Laman Kapinias, a police officer from Mount Hagen, was asked: “How far away were the students from you and your fellow policemen when they began throwing petrol bombs, sticks and stones?” Incredibly, he claimed that the students had been only five metres away. Another policeman claimed he had been shot at three times. But no police were shot, burnt or seriously injured at the campus. By contrast, several students produced medical certificates showing that they were injured by shotgun pellets.

These contradictions in the police evidence went largely unchallenged. Instead, the inquiry concluded with the counsel assisting the commission criticising the police, not for the shootings but for failing to enforce the law more vigorously against the protesters. Molean Kilepak condemned police for not arresting demonstrators for harassment, intimidation and threatening behaviour. “There appeared to be no action or any attempt made against demonstrators to protect or prevent incidents of breaches of constitutional rights,” he declared.

The final submission made by the counsel assisting an inquiry is normally a good indication of the final findings. After five weeks of hearings and the gathering of hundreds of pages of transcripts of evidence and submissions, Woods announced that he would hand his report to Morauta on October 2, allowing just four days to review the evidence and write his report.

Morauta appears to have every confidence that the inquiry will exonerate the police and his government. At the UPNG Alumni Association Fundraising Dinner, held before inquiry ended, he renewed his allegations that the protests were politically orchestrated. “Some of those concocting this poison teach and study at UPNG. They are perverting the purpose of our university. The protest leaders had one aim, and one aim only—to force me to resign.”

The government has not announced when the inquiry report will be released and the media has dropped all references to it. It seems that Morauta is waiting for an opportune moment to reveal the findings, knowing that they may spark further unrest.

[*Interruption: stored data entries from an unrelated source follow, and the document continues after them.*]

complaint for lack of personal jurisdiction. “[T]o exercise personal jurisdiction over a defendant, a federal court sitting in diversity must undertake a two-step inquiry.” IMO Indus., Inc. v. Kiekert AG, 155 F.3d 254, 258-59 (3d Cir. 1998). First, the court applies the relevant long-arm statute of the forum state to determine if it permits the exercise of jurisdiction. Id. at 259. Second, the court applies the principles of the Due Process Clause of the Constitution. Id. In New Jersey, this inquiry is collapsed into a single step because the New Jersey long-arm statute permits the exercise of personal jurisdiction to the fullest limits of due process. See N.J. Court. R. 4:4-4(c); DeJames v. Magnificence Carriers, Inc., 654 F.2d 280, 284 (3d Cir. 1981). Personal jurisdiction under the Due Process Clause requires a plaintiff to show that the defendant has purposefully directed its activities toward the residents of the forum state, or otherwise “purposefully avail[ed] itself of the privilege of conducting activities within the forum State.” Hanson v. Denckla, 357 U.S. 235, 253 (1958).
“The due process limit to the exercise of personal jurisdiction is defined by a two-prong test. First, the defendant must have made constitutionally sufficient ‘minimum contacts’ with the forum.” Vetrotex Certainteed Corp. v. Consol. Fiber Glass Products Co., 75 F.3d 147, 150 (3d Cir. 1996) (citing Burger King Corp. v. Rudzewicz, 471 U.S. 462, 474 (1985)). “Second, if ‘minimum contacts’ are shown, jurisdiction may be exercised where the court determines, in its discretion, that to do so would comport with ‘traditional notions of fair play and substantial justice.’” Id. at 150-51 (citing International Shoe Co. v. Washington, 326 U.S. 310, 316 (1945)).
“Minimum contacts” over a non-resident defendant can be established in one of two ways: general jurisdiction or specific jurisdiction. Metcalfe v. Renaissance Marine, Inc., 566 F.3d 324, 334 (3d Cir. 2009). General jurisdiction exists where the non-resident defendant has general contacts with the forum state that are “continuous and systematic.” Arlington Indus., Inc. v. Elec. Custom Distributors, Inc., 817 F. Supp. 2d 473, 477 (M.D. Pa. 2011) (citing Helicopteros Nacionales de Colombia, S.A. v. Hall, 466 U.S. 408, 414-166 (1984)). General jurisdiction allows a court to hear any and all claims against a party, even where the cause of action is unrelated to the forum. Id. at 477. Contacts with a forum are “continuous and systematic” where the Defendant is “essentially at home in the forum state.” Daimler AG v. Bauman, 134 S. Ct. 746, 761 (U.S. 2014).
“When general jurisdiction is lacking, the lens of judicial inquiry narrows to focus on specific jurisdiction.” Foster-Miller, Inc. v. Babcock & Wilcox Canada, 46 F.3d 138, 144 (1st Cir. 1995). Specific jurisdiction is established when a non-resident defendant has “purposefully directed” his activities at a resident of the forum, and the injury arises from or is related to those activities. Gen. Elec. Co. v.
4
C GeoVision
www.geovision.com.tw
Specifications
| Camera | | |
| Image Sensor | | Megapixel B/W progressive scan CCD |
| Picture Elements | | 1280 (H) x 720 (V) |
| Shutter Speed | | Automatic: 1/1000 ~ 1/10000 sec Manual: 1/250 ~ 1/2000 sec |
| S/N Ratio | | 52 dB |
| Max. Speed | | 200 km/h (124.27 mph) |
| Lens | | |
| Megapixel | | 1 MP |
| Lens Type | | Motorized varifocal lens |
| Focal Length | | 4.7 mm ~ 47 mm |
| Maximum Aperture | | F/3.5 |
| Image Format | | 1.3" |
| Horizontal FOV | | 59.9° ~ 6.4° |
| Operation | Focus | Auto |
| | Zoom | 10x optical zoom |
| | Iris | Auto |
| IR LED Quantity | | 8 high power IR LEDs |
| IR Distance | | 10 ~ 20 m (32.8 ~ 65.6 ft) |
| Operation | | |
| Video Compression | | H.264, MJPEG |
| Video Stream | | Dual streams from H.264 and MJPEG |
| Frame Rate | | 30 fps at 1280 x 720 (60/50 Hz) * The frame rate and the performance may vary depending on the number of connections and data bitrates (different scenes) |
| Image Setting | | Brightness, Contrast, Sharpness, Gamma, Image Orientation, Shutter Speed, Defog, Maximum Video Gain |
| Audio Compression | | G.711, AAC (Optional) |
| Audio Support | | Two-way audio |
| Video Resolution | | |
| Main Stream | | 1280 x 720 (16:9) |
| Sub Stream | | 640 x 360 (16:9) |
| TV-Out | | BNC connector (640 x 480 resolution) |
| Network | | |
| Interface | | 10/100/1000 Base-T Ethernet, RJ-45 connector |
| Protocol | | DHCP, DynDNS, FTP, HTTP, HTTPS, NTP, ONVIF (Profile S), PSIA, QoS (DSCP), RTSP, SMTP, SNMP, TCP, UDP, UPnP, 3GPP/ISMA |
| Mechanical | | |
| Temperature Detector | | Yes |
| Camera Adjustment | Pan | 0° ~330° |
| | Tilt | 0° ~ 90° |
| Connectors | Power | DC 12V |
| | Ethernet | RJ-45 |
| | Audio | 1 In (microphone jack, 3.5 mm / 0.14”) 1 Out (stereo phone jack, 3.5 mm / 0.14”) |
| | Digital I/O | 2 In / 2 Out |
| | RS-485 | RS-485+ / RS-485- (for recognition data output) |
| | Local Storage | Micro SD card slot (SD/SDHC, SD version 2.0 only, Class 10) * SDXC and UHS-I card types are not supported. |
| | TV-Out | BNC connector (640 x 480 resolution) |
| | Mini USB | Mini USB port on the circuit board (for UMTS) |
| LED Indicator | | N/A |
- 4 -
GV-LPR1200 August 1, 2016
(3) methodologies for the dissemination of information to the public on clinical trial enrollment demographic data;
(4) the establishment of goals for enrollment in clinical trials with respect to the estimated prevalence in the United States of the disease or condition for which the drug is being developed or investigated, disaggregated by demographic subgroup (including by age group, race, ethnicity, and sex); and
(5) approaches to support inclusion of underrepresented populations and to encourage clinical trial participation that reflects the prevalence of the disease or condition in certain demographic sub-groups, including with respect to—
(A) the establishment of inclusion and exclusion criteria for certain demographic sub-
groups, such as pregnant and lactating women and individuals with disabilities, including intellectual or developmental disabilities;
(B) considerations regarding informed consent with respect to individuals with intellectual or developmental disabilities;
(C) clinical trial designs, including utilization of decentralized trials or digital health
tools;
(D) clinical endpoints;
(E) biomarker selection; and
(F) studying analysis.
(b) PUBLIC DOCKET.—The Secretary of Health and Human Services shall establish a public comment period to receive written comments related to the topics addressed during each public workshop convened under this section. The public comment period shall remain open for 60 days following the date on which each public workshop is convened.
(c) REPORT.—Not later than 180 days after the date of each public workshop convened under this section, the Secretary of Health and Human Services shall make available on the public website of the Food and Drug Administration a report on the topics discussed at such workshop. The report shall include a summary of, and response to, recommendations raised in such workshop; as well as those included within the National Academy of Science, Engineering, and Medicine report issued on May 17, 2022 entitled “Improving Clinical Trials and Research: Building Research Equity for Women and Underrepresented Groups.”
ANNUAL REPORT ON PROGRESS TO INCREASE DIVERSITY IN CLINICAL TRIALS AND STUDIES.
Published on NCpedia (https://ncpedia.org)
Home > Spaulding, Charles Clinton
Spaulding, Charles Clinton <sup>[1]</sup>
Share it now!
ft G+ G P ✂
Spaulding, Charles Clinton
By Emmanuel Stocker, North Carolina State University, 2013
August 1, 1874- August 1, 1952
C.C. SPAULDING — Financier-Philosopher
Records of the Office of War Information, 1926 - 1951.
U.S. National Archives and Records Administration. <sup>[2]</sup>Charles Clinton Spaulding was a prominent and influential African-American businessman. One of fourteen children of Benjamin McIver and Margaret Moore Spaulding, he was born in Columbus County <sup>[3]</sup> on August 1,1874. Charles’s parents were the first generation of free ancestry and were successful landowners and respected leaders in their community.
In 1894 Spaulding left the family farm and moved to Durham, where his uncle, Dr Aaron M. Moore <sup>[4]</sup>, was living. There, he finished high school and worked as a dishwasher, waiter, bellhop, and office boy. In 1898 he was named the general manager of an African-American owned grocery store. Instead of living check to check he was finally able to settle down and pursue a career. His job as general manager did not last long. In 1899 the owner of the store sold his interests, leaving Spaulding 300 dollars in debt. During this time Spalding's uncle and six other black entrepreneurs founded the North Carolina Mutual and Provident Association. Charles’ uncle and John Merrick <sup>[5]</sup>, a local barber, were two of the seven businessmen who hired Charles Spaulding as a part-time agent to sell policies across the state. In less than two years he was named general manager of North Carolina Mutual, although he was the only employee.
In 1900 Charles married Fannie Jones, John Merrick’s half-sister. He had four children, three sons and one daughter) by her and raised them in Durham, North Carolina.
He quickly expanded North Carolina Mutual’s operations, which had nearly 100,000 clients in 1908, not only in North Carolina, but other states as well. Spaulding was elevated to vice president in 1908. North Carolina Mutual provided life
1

All the fundamental issues that gave rise to both the student-led protest and the military mutiny remain. Because of popular opposition and declining investor interest, the privatisation program has fallen far behind schedule, but Morauta recently expressed confidence that the PNG Banking Corporation would be sold off by the end of the year. Under intense pressure from the World Bank and IMF, the government is continuing to impose their policies.

An IMF review completed at the end of September praised Morauta’s government for the “remarkable achievement” of implementing a “comprehensive program of economic adjustment and structural reform” in the face of a “very difficult political and economic environment”. At the same time, IMF deputy managing director Eduardo Aninat warned that the economy was in a “weak state” and the IMF’s program had proceeded at a slower pace than anticipated.